From /var/run/log/vsandevicemonitord.log file, below events are reported indicating that DDH has detected the disk has exceeded the IO latency threshold during the monitoring interval.

WARNING - WRITE Average Latency on VSAN device naa.xxxxxxx has exceeded threshold value <IO latency threshold for disk> us <# of intervals with excessive IO latency> times.

Events from vmkernel.log indicate that the data evacuation task is in progress and VOB message is reported indicating that the log congestion threshold is reached.

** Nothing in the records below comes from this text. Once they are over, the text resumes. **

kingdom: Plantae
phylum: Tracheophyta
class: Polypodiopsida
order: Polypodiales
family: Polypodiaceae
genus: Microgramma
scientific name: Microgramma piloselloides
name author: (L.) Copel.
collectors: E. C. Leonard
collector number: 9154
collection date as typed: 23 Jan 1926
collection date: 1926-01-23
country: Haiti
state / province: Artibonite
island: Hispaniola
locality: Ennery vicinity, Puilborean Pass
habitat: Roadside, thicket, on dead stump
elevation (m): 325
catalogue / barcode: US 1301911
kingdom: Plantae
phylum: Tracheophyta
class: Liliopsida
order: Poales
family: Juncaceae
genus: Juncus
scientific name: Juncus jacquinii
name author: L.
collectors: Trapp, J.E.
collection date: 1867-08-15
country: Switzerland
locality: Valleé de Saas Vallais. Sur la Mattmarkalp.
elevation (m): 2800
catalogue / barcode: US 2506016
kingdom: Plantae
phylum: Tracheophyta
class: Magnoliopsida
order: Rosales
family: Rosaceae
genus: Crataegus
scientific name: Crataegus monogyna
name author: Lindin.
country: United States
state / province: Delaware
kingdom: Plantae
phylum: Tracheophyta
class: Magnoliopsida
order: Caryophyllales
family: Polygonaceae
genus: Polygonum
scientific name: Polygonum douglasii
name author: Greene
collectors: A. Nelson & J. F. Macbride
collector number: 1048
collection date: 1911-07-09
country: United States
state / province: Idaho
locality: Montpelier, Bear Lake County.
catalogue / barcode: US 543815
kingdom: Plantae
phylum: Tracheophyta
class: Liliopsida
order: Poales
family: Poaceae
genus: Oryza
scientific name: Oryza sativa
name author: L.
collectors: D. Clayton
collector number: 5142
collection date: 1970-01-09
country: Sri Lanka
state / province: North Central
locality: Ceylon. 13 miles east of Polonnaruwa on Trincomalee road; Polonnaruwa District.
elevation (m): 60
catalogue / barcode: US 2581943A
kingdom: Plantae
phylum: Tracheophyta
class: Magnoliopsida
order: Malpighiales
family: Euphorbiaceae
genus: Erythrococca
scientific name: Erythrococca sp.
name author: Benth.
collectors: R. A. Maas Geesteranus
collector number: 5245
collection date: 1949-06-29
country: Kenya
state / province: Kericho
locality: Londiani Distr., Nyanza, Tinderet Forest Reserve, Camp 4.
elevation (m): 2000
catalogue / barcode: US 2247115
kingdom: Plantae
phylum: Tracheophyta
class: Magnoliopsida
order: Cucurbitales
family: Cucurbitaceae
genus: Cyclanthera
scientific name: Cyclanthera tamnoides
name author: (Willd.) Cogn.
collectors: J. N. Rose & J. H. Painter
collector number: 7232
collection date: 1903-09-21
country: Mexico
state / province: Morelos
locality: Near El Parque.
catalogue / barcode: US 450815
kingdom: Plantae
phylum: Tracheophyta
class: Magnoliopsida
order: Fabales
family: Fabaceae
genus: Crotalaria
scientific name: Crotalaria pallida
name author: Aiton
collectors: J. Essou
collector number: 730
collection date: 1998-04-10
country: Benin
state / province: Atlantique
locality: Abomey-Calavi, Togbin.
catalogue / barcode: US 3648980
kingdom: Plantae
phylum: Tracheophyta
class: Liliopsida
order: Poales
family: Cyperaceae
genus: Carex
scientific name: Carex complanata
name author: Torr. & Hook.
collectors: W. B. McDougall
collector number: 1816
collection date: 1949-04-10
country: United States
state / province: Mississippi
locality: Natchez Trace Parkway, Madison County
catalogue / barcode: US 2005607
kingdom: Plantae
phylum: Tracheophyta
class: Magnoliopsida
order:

2025-11-10T04:33:50.291Z In(182) vmkernel: cpu16:2098902)LSOM: LSOMEventNotify:8407: Throttled: Waiting for open component countto drop to zero on disk 52bcxxxx-xxxx-xxxx-xxxx-xxxxxxxxxxxx ----> problematic capacity disk

2025-11-10T04:33:54.275Z In(182) vmkernel: cpu9:2098902)LSOM: LSOMThrowCongestionVOB:482: Throttled: vSAN node <hostname> maximum LogCong in 52d9xxxx-xxxx-xxxx-xxxx-xxxxxxxxxxxx reached.

Resolution

To address this issue, remove the faulty capacity drive from the disk group

Place the host into maintenance mode with ensure accessibility
Remove the failed capacity drive from the disk group. While trying to remove the failed capacity disk, below error might be encountered since DDH mechanism is also trying to unmount the disk which is hung as there are open component count. In such cases reboot the host to kill the lock and then remove the failed capacity drive from the disk group
A general system error occurred: Failed to get VsanInfo operation lock for diskOpLock, an operation is currently in progress(locked pid: 0), error: /tmp/.vsanDiskOpLock.lock.LOCK: timeout waiting for lock after 30 seconds. Lock is currently held by process 2314628 (vsanesxcmd: /usr/lib/vmware/vsan/bin/vsanesxcmd storage diskgroup unmount -d naa.5000xxxxxxxxxxxxxx)

As soon as the problematic drive is removed from the disk group, the log congestion will be automatically addressed. If the problem persists, please reach out to Broadcom Support.